Injection moulds for engineering components
Injection moulds for high-value technical parts. Hybster designs tooling with slides, moving cores, conformal cooling, insert overmoulding, and tight tolerances for electronics, automotive, medical, and lighting.
The Injection moulds for technical parts meeting the most complex requirements: under-cut geometries, tight tolerances, integration of mechanical functions (clips, hinges, threads), critical appearance areas, or high mechanical stresses. They incorporate advanced features such as drawers, mobile cores, specific ejectors, conformal cooling and differentiated thermal systems.
At Hybster, we design and supply technical moulds for demanding sectors: electronics, automotive, mobility, lighting, medical, EV charging. Our integrated approach guarantees an optimal balance between complexity, reliability and unit production cost.
A mould for a technical part is distinguished from a standard mould by its ability to reproduce geometries that cannot be demoulded with a simple two-plate mould. Typical features:
To understand the manufacturing constraints for technical plastic injection moulded parts, consult our dedicated article: Plastic injection of technical parts. For parts combining rigid and flexible elements, see our two-component moulds (2K injection).
The side and moving cores allow for external or internal undercuts to be created: side openings, external threads, dovetail forms. Activated mechanically (cams) or hydraulically, they retract before ejection to release the part.

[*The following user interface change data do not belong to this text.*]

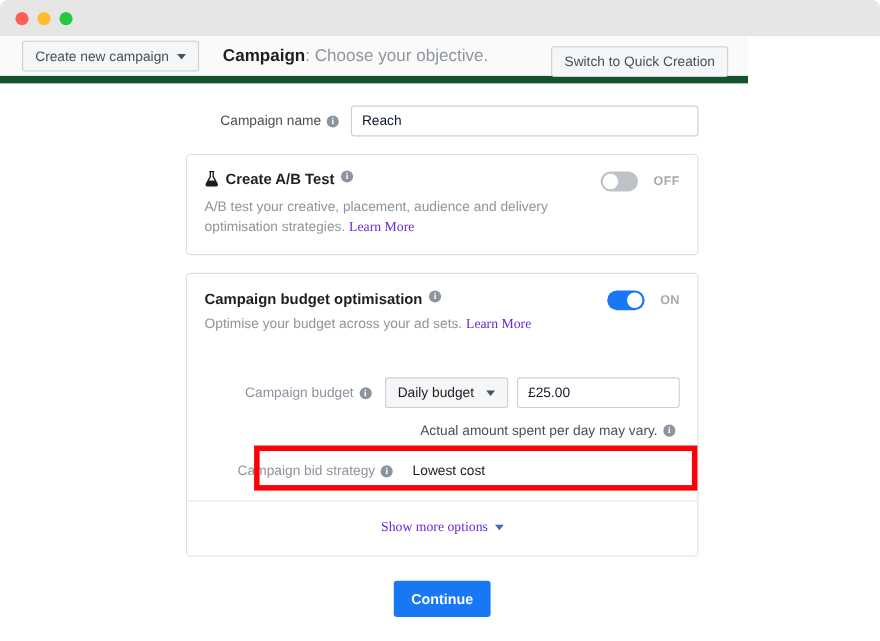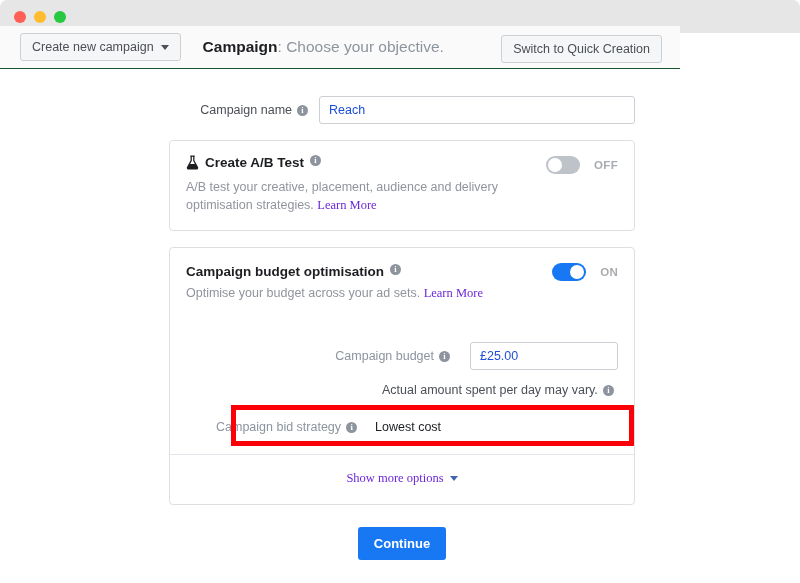--- a/index.html
+++ b/index.html
@@ -35,25 +35,25 @@
     border-radius: 50%;
     margin-right: 8px;
   }
   .dot-close  { background: #ff5f57; }
   .dot-min    { background: #febc2e; }
   .dot-max    { background: #28c840; }
 
   
   .toolbar {
     position: absolute;
-    left: 0; top: 26px;
+    left: 0; top: 33px;
     width: 680px;
     height: 43px;
     background: #fafafa;
-    border-bottom: 1px solid #14532d;
+    border-bottom: 7px solid #14532d;
     box-sizing: border-box;
     display: flex;
     align-items: center;
   }
   .btn-outline {
     background: #f5f6f7;
     border: 1px solid #ccd0d5;
     border-radius: 3px;
     font-size: 12.5px;
     color: #4b4f56;
@@ -119,21 +119,21 @@
     align-items: center;
     gap: 5px;
     margin-right: 11px;
     white-space: nowrap;
   }
   .text-input {
     border: 1px solid #ccd0d5;
     border-radius: 3px;
     background: #ffffff;
     font-size: 12.5px;
-    color: #1d4ed8;
+    color: #0f172a;
     padding: 6px 9px;
     box-sizing: border-box;
     height: 28px;
     line-height: 15px;
     font-family: "Liberation Sans", sans-serif;
   }
   .name-input { width: 316px; }
 
   
   .info-icon {
@@ -419,20 +419,24 @@
           </div>
         </div>
       </div>
 
       <div class="budget-block">
         <div class="field-row">
           <span class="field-label">
             <span>Campaign budget</span>
             <span class="info-icon">i</span>
           </span>
+          <span class="select-box">
+            <span>Daily budget</span>
+            <span class="caret-dark"></span>
+          </span>
           <input class="text-input amount-input" type="text" value="£25.00" style="">
         </div>
 
         <div class="hint-row">
           <span>Actual amount spent per day may vary.</span>
           <span class="info-icon">i</span>
         </div>
 
         <div class="bid-row">
           <span class="bid-label">

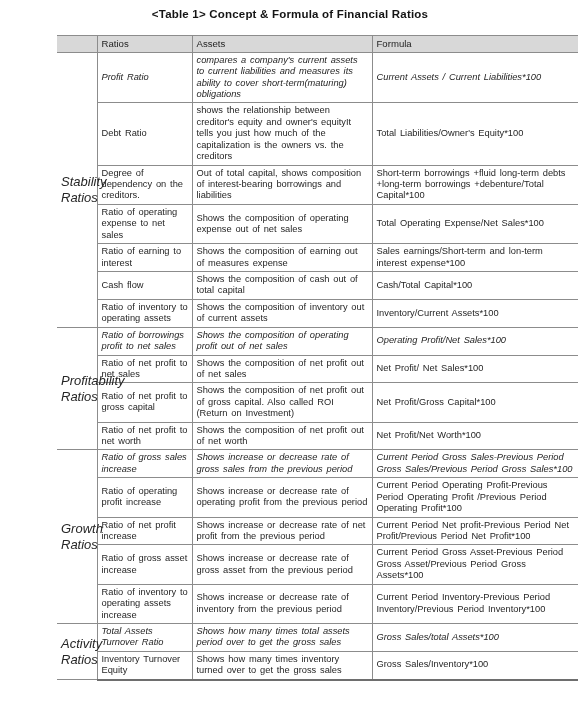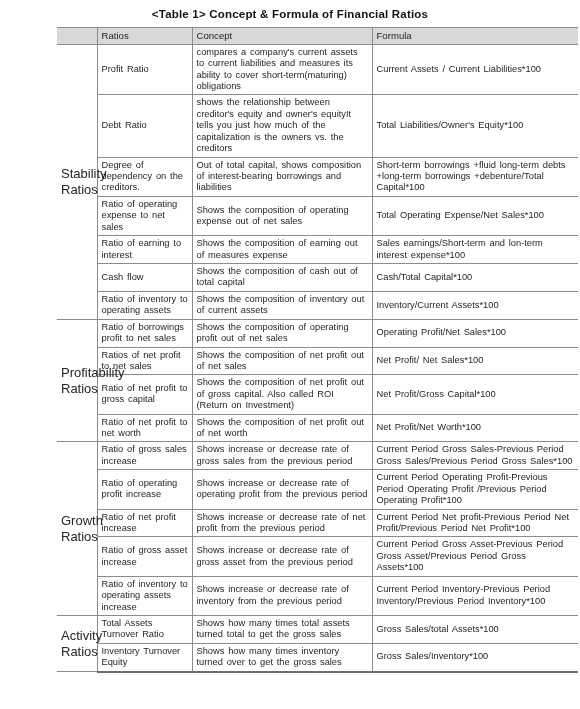--- a/index.html
+++ b/index.html
@@ -23,21 +23,21 @@
   .table-title {
     text-align: center;
     font-size: 11.5px;
     font-weight: bold;
     letter-spacing: 0.2px;
     color: #141414;
     padding-top: 8px;
     padding-bottom: 7px;
   }
   .table-wrap {
-    margin: 0 auto;
+    margin: 8px auto;
     width: 521px;
     padding-left: 55px;
     box-sizing: content-box;
   }
   table.ratios {
     border-collapse: collapse;
     width: 521px;
     table-layout: fixed;
     font-size: 9.3px;
     color: #262626;
@@ -77,21 +77,21 @@
   td.group-cell {
     text-align: center;
     border-left: none;
     border-right: 1px solid #8c8c8c;
     font-size: 13px;
     line-height: 1.9;
     padding: 2px 1px;
   }
   td.group-cell .g-line { display: block; }
 
-  tr.section-start > td { border-top: 1.6px solid #707070; }
+  tr.section-start > td { border-top: 1.6px solid #707070; font-style: italic; }
   tr.last-row > td { border-bottom: 2px solid #6e6e6e; }
 
   td.cell-concept, td.cell-formula, td.cell-ratio {
     vertical-align: middle;
   }
 </style>
 </head>
 <body>
 
 <div class="page">
@@ -103,21 +103,21 @@
       <colgroup>
         <col class="c-group">
         <col class="c-ratio">
         <col class="c-concept">
         <col class="c-formula">
       </colgroup>
       <thead>
         <tr>
           <th class="head-blank"></th>
           <th>Ratios</th>
-          <th>Concept</th>
+          <th>Assets</th>
           <th>Formula</th>
         </tr>
       </thead>
       <tbody id="table-body">
           <tr class="section-start">
             <td class="group-cell" rowspan="7">
               <span class="g-line">Stability</span>
               <span class="g-line">Ratios</span>
             </td>
             <td class="cell-ratio">Profit Ratio</td>
@@ -157,21 +157,21 @@
           <tr class="section-start">
             <td class="group-cell" rowspan="4">
               <span class="g-line">Profitability</span>
               <span class="g-line">Ratios</span>
             </td>
             <td class="cell-ratio">Ratio of borrowings profit to net sales</td>
             <td class="cell-concept">Shows the composition of operating profit out of net sales</td>
             <td class="cell-formula">Operating Profit/Net Sales*100</td>
           </tr>
           <tr>
-            <td class="cell-ratio">Ratios of net profit to net sales</td>
+            <td class="cell-ratio">Ratio of net profit to net sales</td>
             <td class="cell-concept">Shows the composition of net profit out of net sales</td>
             <td class="cell-formula">Net Profit/ Net Sales*100</td>
           </tr>
           <tr>
             <td class="cell-ratio">Ratio of net profit to gross capital</td>
             <td class="cell-concept">Shows the composition of net profit out of gross capital. Also called ROI (Return on Investment)</td>
             <td class="cell-formula">Net Profit/Gross Capital*100</td>
           </tr>
           <tr>
             <td class="cell-ratio">Ratio of net profit to net worth</td>
@@ -206,21 +206,21 @@
             <td class="cell-ratio">Ratio of inventory to operating assets increase</td>
             <td class="cell-concept">Shows increase or decrease rate of inventory from the previous period</td>
             <td class="cell-formula">Current Period Inventory-Previous Period Inventory/Previous Period Inventory*100</td>
           </tr>
           <tr class="section-start">
             <td class="group-cell" rowspan="2">
               <span class="g-line">Activity</span>
               <span class="g-line">Ratios</span>
             </td>
             <td class="cell-ratio">Total Assets Turnover Ratio</td>
-            <td class="cell-concept">Shows how many times total assets turned total to get the gross sales</td>
+            <td class="cell-concept">Shows how many times total assets period over to get the gross sales</td>
             <td class="cell-formula">Gross Sales/total Assets*100</td>
           </tr>
           <tr class="last-row">
             <td class="cell-ratio">Inventory Turnover Equity</td>
             <td class="cell-concept">Shows how many times inventory turned over to get the gross sales</td>
             <td class="cell-formula">Gross Sales/Inventory*100</td>
           </tr>
         </tbody>
     </table>
   </div>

Le conformal cooling consiste à intégrer des canaux de refroidissement dans la géométrie de la pièce elle-même. Cooling which follow the geometry of the impression, manufactured by Direct Metal Laser Sintering (DMLS). Benefits: reduced cycle time (20–40%), improved part flatness, reduced internal stresses. Applicable to critical mould cavities only (hot spots or areas that are difficult to cool).
The mould incorporates a precise positioning device for metal inserts (brass threads, pins, contacts, captive nuts). The insert is placed manually or by robot before injection, and then the polymer is moulded around it to create an inseparable assembly.
For large parts (bonnets, dashboards), several injection points are opened/closed at precise moments to control the flow and eliminate weld lines. Requires a system with hot runner with shut-off nozzles.
Detailed analysis of your technical part: mouldability feasibility, functional ergonomics, rheological simulation to anticipate weld lines and warpage. This is the most critical step for the successful creation of a technical mould.
Integration of mechanical devices (drawers, cores, ejection), the thermal system (conformal cooling if applicable), and the power supply (hot channels (very large series). Choice of steels according to constraints (1.2767, 1.2316, H13).
Technical moulds require experienced mould makers for complex movements. Hybster selects its partners according to complexity (France, Eastern Europe, or China for certain projects) with systematic technical monitoring.
Technical moulds require a longer setting-up period (2-5 days in the press) to optimise all parameters: cavity balancing, movement synchronisation, part finishing. Hybster oversees this critical phase.
The most common movements are: lateral drawers (cam or hydraulic), axial moving cores, ejection jaws, automatic unscrewing for internal threads. These movements follow each other in a precise sequence to allow demoulding without deforming the part.
Conformal cooling becomes relevant in 3 cases: (1) parts with hot spots that are difficult to cool with traditional drilling, (2) critical cycle times in large-scale production where every second counts, (3) parts prone to distortion (flatness, warping). The additional cost (€5-15k) is recouped in a few months on large-scale production runs.
Yes, this is a common technique at Hybster for integrating brass threads, electrical contacts, metal pins, and self-clinching nuts. The mould incorporates precise cavities to position the inserts before injection. The polymer then flows around them to create a strong and accurate fixing.
With a well-dimensioned, hardened steel technical mould, DIN 16742 class TG3 tolerances (high precision), or even TG2 on critical areas, can be achieved. General tolerances are typically ± 0.02 to ± 0.1 mm depending on the size and material.
The fine-tuning of a technical mould generally takes 2 to 5 days on a press, compared to 1 day for a simple mould. This phase is crucial: it validates the sequence of movements, optimises the parameters, and guarantees stable mass production.